Opinion
2413.
Decided December 9, 2003.
Order, Supreme Court, New York County (Faviola Soto, J.), entered November 8, 2002, which, inter alia, granted the motion of defendants Vincent Corazon, Peter McFarlane and New York City Board of Education for summary judgment dismissing the complaint as against them, unanimously affirmed, without costs.
Irene Donna Thomas, for Plaintiff-Appellant.
Fay Ng, for Defendants-Respondents.
Before: Rosenberger, J.P., Lerner, Friedman, Marlow, JJ.
The motion court properly granted summary judgment dismissing plaintiff's claim for damages based upon a violation of his liberty interest without due process of law since there is no evidence that the allegedly defamatory statements were publicly disseminated ( see Matter of Swinton v. Safir, 93 N.Y.2d 758, 764-767).
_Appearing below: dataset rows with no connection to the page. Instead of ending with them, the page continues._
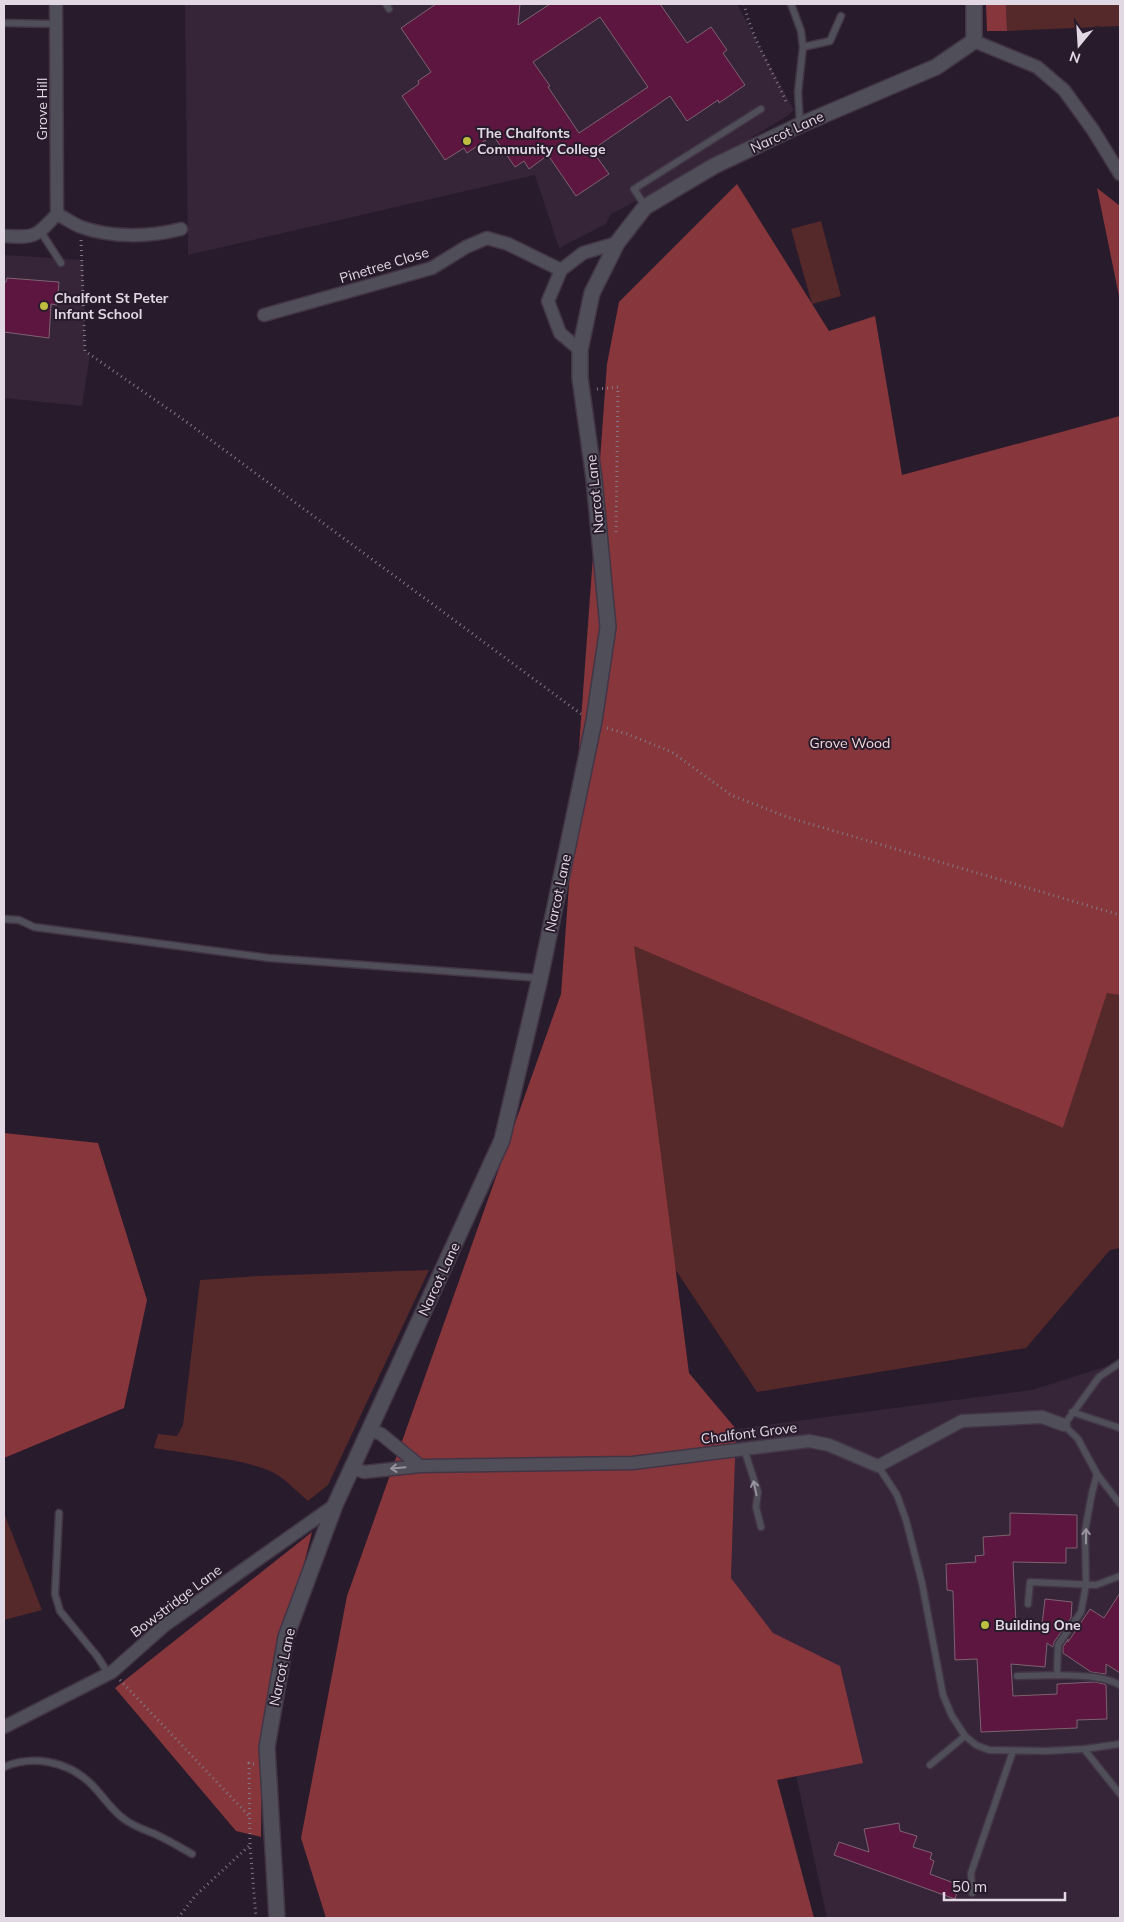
<svg xmlns="http://www.w3.org/2000/svg" width="1124" height="1922" font-family="Mulish,sans-serif">
<style>
.built{fill:#362439}
.green{fill:#55282a}
.forest{fill:#87363b}
.building{fill:#5d163f;stroke:#7d636f;fill-rule:evenodd}
.lines{fill:none;stroke-linecap:round;stroke-linejoin:round}
.service-casing{stroke:#423546;stroke-width:9}
.minor-casing{stroke:#423546;stroke-width:15}
.tertiary-casing{stroke:#423546;stroke-width:18}
.path{stroke:#837886;stroke-width:3;stroke-dasharray:1 4;stroke-linecap:butt}
.service{stroke:#4f4e59;stroke-width:6}
.minor{stroke:#4f4e59;stroke-width:12}
.tertiary{stroke:#4f4e59;stroke-width:15}
.oneway{stroke:#98939e}
.poi-dot{fill:#bfbe41;stroke:#281b2c;stroke-width:2}
.labels{text-anchor:middle;stroke-width:4;stroke-linejoin:round;paint-order:stroke}
.street-label{font-size:14px;fill:#e1d8e3;stroke:#281b2c}
.poi-label{font-size:14px;font-weight:bold;fill:#e1d8e3;stroke:#281b2c;text-anchor:start}
.park-label{font-size:14px;fill:#f4dbda;stroke:#281b2c}
</style>
<rect width="100%" height="100%" fill="#281b2c"/>
<path class="built" d="M 185,4 L 737,4 L 794,110 L 787,116 L 707,165 L 611,214 L 606,224 L 559,248 L 535,175 L 188,255 Z
M 4,255 L 83,260 L 85,351 L 90,355 L 82,406 L 4,398 Z
M 1120,1362 L 1120,1918 L 827,1918 L 795,1771 L 731,1578 L 736,1429 L 1032,1390 Z"/>
<path class="green" d="M 1006,4 L 1120,4 L 1120,26 L 1007,31 Z
M 821,221 L 841,296 L 812,304 L 791,229 Z
M 634,945 L 1063,1128 L 1107,992 L 1120,995 L 1120,1248 L 1110,1250 L 1026,1348 L 757,1392 L 619,1185 Z
M 429,1270 L 328,1485 L 308,1501 C 296,1491 283,1476 268,1470 C 237,1458 188,1454 154,1448 L 158,1434 L 177,1436 L 183,1425 L 200,1280 L 259,1276 Z
M 4,1513 L 42,1610 L 4,1620 Z"/>
<path class="forest" d="M 986,4 L 1006,4 L 1007,31 L 987,31 Z
M 737,184 L 829,331 L 875,316 L 902,475 L 1120,416 L 1120,995 L 1107,993 L 1063,1128 L 634,946 L 689,1373 L 736,1429 L 731,1578 L 773,1633 L 840,1666 L 863,1763 L 777,1780 L 814,1918 L 326,1918 L 301,1838 L 347,1596 L 561,994 L 607,364 L 619,302 Z
M 1097,188 L 1120,206 L 1120,301 Z
M 4,1133 L 98,1143 L 147,1300 L 124,1408 L 4,1458 Z
M 312,1532 L 262,1732 L 261,1837 L 236,1831 L 115,1688 Z"/>
<path class="building" d="M 436,4 L 520,4 L 518,25 L 550,4 L 660,4 L 687,43 L 711,27 L 727,50 L 723,53 L 745,85 L 719,103 L 718,100 L 687,121 L 670,96 L 592,150 L 609,174 L 576,196 L 548,155 L 529,169 L 524,161 L 515,167 L 493,135 L 467,153 L 464,148 L 445,160 L 402,96 L 419,84 L 418,81 L 431,72 L 401,28 ZM 600,17 L 648,87 L 579,133 L 548,87 L 550,86 L 533,62 Z
M 7,278 L 59,282 L 57,305 L 51,304 L 49,338 L 4,332 L 4,282 L 6,282 Z
M 1010,1513 L 1077,1515 L 1077,1548 L 1066,1548 L 1066,1563 L 1013,1562 L 1016,1623 L 1042,1625 L 1045,1599 L 1072,1602 L 1071,1618 L 1054,1642 L 1053,1647 L 1047,1643 L 1045,1667 L 1011,1664 L 1013,1696 L 1057,1694 L 1057,1684 L 1095,1682 L 1104,1684 L 1106,1685 L 1107,1719 L 1077,1720 L 1077,1728 L 981,1732 L 977,1659 L 955,1660 L 953,1591 L 947,1590 L 946,1564 L 976,1562 L 975,1556 L 984,1555 L 983,1537 L 1010,1535 Z
M 1120,1593 L 1120,1673 L 1106,1664 L 1106,1674 L 1091,1672 L 1063,1653 L 1063,1647 L 1068,1639 L 1068,1642 L 1090,1609 L 1104,1618 Z
M 899,1823 L 900,1831 L 917,1836 L 913,1847 L 932,1853 L 930,1859 L 934,1861 L 930,1874 L 959,1885 L 955,1899 L 834,1855 L 839,1842 L 869,1852 L 864,1829 Z"/>
<g class="lines">
<defs>
<path id="service" d="M 386,4 L 389,9
M 791,4 L 801,31 L 803,47 L 798,92 L 800,123
M 4,23 L 57,24
M 803,47 L 830,41 L 841,16
M 645,206 L 634,189 L 761,109
M 41,232 L 61,263
M 4,919 L 19,920 L 34,927 L 269,958 L 539,978
M 1120,1363 L 1099,1377 L 1064,1425 L 1078,1439 L 1097,1474 L 1120,1504
M 1072,1412 L 1120,1428
M 744,1449 L 758,1492 L 756,1507 L 761,1527
M 878,1466 L 897,1495 L 906,1520 L 922,1583 L 943,1695 L 952,1716 L 965,1736 L 976,1745 L 989,1750 L 1047,1751 L 1084,1749 L 1120,1744
M 1097,1474 L 1092,1493 L 1085,1531 L 1086,1585 L 1081,1612 L 1058,1645 L 1057,1675 C 1078,1676 1102,1675 1120,1685
M 59,1513 L 55,1594 L 60,1611 L 97,1656 L 108,1673
M 1028,1604 L 1030,1582 L 1096,1585 L 1120,1576
M 1017,1676 L 1057,1675
M 1084,1749 L 1120,1794
M 930,1765 L 965,1736
M 4,1767 C 33,1755 67,1761 90,1783 C 102,1794 110,1809 124,1819 C 133,1826 145,1830 155,1834 C 168,1840 180,1847 192,1854
M 972,1893 L 971,1873 L 1013,1751"/>
<path id="minor" d="M 56,4 L 57,214
M 974,41 L 1037,67 L 1064,90 L 1093,130 L 1120,174
M 4,236 C 35,238 36,237 57,214 C 65,218 73,224 81,227 C 112,238 150,237 181,229
M 264,315 L 432,268 L 466,247 L 487,238 L 508,244 L 561,270
M 580,350 L 560,333 L 548,301 L 561,270 L 583,253 L 617,243
M 420,1466 L 633,1463 L 809,1441 L 829,1445 L 878,1466 L 962,1421 L 1042,1417 L 1064,1425
M 353,1468 L 364,1472 L 420,1466 L 381,1434 L 370,1430
M 4,1727 L 112,1672 L 165,1625 L 335,1505"/>
<path id="tertiary" d="M 277,1918 L 267,1747 L 286,1637 L 335,1505 L 502,1140 L 540,978 L 594,721 L 608,627 L 594,479 L 580,378 L 580,350 L 592,293 L 617,243 L 645,207 L 714,166 L 800,125 L 936,67 L 974,41 L 974,4"/>
</defs>
<use href="#service" class="service-casing"/>
<use href="#minor" class="minor-casing"/>
<use href="#tertiary" class="tertiary-casing"/>
<path class="path" d="M 744,4 C 752,40 773,70 787,104
M 81,240 L 85,351 L 181,418 L 581,714
M 597,389 L 618,387 L 616,534
M 607,728 L 627,734 L 672,752 L 731,795 L 787,817 L 1120,915
M 120,1680 L 250,1817
M 254,1764 L 249,1763 L 250,1845 L 256,1918
M 178,1918 L 195,1896 L 250,1845"/>
<use href="#service" class="service"/>
<use href="#minor" class="minor"/>
<use href="#tertiary" class="tertiary"/>
</g>
<defs><path id="oneway-shaft" d="M-6 0H5M1.5-3L5.5 0L1.5 3" fill="none" stroke-width="1.6" stroke-linecap="round" stroke-linejoin="round" transform="scale(1.25)"/></defs>
<g class="oneway">
<use href="#oneway-shaft" transform="translate(398 1468) rotate(175)"/>
<use href="#oneway-shaft" transform="translate(755 1488) rotate(-102)"/>
<use href="#oneway-shaft" transform="translate(1086 1536) rotate(-89)"/>
</g>
<g class="poi-dot">
<circle cx="467" cy="141" r="5"/>
<circle cx="44" cy="306" r="5"/>
<circle cx="985" cy="1625" r="5"/>
</g>
<g class="labels">
<g class="street-label">
<text transform="translate(42 109) rotate(-90)" y="5">Grove Hill</text>
<text transform="translate(787 132) rotate(-25)" y="5">Narcot Lane</text>
<text transform="translate(384 265) rotate(-17)" y="5">Pinetree Close</text>
<text transform="translate(595 494) rotate(-96)" y="5">Narcot Lane</text>
<text transform="translate(558 893) rotate(-78)" y="5">Narcot Lane</text>
<text transform="translate(439 1279) rotate(-65)" y="5">Narcot Lane</text>
<text transform="translate(749 1433) rotate(-7)" y="5">Chalfont Grove</text>
<text transform="translate(176 1601) rotate(-37)" y="5">Bowstridge Lane</text>
<text transform="translate(282 1667) rotate(-78)" y="5">Narcot Lane</text>
</g>
<g class="poi-label">
<text x="477" y="138">The Chalfonts<tspan x="477" dy="16">Community College</tspan></text>
<text x="54" y="303">Chalfont St Peter<tspan x="54" dy="16">Infant School</tspan></text>
<text x="995" y="1630">Building One</text>
</g>
<g class="park-label">
<text x="850" y="748">Grove Wood</text>
</g>
</g>
<rect width="1124" height="1922" fill="none" stroke="#e1d8e3" stroke-width="10"/>
<g transform="translate(1079 45) rotate(198)" stroke="#281b2c" stroke-width="4" paint-order="stroke">
<path d="M0-4L9 19L0 12L-9 19Z" fill="#e1d8e3"/>
<text y="-8" font-size="14" font-weight="bold" text-anchor="middle" fill="#e1d8e3">N</text>
</g>
<path d="M944 1892v8h121v-8" fill="none" stroke="#e1d8e3" stroke-width="2.5"/>
<text x="952" y="1892" font-size="15" fill="#e1d8e3" stroke="#281b2c" stroke-width="4" paint-order="stroke">50 m</text>
</svg>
Defendant McFarlane's discussion of the allegations against plaintiff in the presence of plaintiff's union representative and with agency officials during the ensuing investigation did not constitute public dissemination ( see Matter of Lentlie v. Egan, 61 N.Y.2d 874, 876; Harrison v. Goldstein, 204 A.D.2d 451, lv denied 85 N.Y.2d 802). In any event, the statements were protected by the "common interest" privilege since there is no evidence of malice ( see Foster v. Churchill, 87 N.Y.2d 744, 751-752; Liberman v. Gelstein, 80 N.Y.2d 429, 437-439). Moreover, even if plaintiff's liberty interest had been affected, his claim would fail since he was given ample opportunity to clear his name and thereby afforded due process ( see Codd v. Velger, 429 U.S. 624, 627-628). Contrary to plaintiff's claim, the post-deprivation opportunity to clear his name comported with due process ( see Donato v. Plainview-Old Bethpage Cent. School Dist., 96 F.3d 623, 633, cert denied 519 U.S. 1150; Rivera v. Community School Dist. Nine, 145 F. Supp.2d 302).
THIS CONSTITUTES THE DECISION AND ORDER OF THE SUPREME COURT, APPELLATE DIVISION, FIRST DEPARTMENT.